• Task prompt
Please pick out and copy every line of the records that contains the string "支持多线程加速".

• Saved data entries

════

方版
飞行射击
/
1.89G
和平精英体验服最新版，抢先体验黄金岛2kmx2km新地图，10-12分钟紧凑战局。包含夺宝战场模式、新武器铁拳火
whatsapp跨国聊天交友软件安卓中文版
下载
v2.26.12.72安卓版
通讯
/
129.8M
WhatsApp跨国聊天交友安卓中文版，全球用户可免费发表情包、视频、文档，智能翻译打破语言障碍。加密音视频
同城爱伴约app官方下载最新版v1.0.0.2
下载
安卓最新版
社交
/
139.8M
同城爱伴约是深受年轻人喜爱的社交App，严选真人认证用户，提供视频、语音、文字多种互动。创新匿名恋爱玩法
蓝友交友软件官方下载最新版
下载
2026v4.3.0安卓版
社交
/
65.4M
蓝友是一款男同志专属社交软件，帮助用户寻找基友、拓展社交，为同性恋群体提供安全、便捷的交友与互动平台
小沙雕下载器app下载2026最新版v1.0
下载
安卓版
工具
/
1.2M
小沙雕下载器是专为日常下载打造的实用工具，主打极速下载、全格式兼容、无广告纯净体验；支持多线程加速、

════

• Solved exercise
小沙雕下载器是专为日常下载打造的实用工具，主打极速下载、全格式兼容、无广告纯净体验；支持多线程加速、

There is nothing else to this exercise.